| What needs to be done |
Please extract the lines of the items without any change, starting at the first line of the items and ending at the line that contains "scientific name: Capreolus capreolus", with both of those lines included.

| Stored records |
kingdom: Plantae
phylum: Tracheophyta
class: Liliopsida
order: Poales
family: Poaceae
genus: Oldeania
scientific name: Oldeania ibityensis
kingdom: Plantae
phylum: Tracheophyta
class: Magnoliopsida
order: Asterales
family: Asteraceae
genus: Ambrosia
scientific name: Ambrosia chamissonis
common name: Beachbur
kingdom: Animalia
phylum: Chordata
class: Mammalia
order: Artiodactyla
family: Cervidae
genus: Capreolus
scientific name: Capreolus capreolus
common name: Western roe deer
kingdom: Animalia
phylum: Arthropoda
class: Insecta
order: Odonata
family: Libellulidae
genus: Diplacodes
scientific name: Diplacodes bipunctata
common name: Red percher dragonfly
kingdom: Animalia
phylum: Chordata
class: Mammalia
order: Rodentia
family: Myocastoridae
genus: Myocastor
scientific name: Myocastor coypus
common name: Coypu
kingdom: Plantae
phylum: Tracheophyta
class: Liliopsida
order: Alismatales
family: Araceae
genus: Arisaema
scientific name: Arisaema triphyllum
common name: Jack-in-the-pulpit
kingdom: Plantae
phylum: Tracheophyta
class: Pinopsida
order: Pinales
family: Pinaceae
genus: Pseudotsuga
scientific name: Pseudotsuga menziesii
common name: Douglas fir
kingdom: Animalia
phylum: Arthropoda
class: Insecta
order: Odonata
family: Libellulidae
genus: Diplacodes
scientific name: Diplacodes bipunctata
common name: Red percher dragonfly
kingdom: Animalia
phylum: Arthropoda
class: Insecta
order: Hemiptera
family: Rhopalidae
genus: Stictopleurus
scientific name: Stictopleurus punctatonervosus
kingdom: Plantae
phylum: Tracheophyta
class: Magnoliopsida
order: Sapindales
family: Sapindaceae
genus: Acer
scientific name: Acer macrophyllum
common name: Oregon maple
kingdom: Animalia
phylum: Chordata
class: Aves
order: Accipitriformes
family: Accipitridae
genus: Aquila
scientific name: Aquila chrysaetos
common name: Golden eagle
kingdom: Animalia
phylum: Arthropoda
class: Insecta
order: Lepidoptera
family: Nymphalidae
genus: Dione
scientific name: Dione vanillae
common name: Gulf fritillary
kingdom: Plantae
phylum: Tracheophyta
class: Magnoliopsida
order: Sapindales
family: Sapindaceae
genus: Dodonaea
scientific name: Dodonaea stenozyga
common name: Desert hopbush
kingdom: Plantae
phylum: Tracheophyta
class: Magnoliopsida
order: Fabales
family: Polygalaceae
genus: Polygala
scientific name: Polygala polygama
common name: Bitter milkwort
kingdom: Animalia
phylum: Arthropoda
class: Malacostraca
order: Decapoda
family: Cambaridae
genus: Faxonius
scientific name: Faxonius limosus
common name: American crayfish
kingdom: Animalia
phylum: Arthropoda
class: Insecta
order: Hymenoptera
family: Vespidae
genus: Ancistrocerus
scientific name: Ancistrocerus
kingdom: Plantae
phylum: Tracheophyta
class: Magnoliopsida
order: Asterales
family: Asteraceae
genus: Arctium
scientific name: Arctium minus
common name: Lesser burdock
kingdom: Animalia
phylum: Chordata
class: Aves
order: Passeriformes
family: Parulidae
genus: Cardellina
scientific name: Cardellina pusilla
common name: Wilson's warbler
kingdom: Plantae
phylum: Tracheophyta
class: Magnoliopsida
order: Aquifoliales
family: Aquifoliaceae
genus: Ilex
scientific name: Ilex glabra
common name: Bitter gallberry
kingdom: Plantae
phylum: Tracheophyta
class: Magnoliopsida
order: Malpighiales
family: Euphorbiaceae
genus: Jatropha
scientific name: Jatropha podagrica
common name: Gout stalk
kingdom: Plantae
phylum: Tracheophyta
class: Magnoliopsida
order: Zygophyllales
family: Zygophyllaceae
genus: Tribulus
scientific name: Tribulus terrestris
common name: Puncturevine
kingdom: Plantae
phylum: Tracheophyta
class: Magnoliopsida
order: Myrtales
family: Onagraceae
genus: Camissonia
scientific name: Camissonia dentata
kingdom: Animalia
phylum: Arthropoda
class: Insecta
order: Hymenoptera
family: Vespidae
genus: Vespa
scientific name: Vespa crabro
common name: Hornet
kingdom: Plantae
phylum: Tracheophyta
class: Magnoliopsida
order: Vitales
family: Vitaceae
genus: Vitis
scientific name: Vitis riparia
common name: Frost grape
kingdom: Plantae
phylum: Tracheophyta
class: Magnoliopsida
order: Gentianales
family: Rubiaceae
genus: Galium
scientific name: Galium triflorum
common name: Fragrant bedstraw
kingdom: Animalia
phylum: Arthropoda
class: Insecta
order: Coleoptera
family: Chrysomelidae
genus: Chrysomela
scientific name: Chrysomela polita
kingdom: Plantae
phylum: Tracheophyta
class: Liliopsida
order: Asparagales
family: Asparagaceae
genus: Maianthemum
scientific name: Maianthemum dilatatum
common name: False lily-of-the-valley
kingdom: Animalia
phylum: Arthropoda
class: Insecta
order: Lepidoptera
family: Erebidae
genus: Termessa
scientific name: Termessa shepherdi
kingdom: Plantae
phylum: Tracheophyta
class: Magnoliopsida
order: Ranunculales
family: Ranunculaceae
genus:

| Task solution |
kingdom: Plantae
phylum: Tracheophyta
class: Liliopsida
order: Poales
family: Poaceae
genus: Oldeania
scientific name: Oldeania ibityensis
kingdom: Plantae
phylum: Tracheophyta
class: Magnoliopsida
order: Asterales
family: Asteraceae
genus: Ambrosia
scientific name: Ambrosia chamissonis
common name: Beachbur
kingdom: Animalia
phylum: Chordata
class: Mammalia
order: Artiodactyla
family: Cervidae
genus: Capreolus
scientific name: Capreolus capreolus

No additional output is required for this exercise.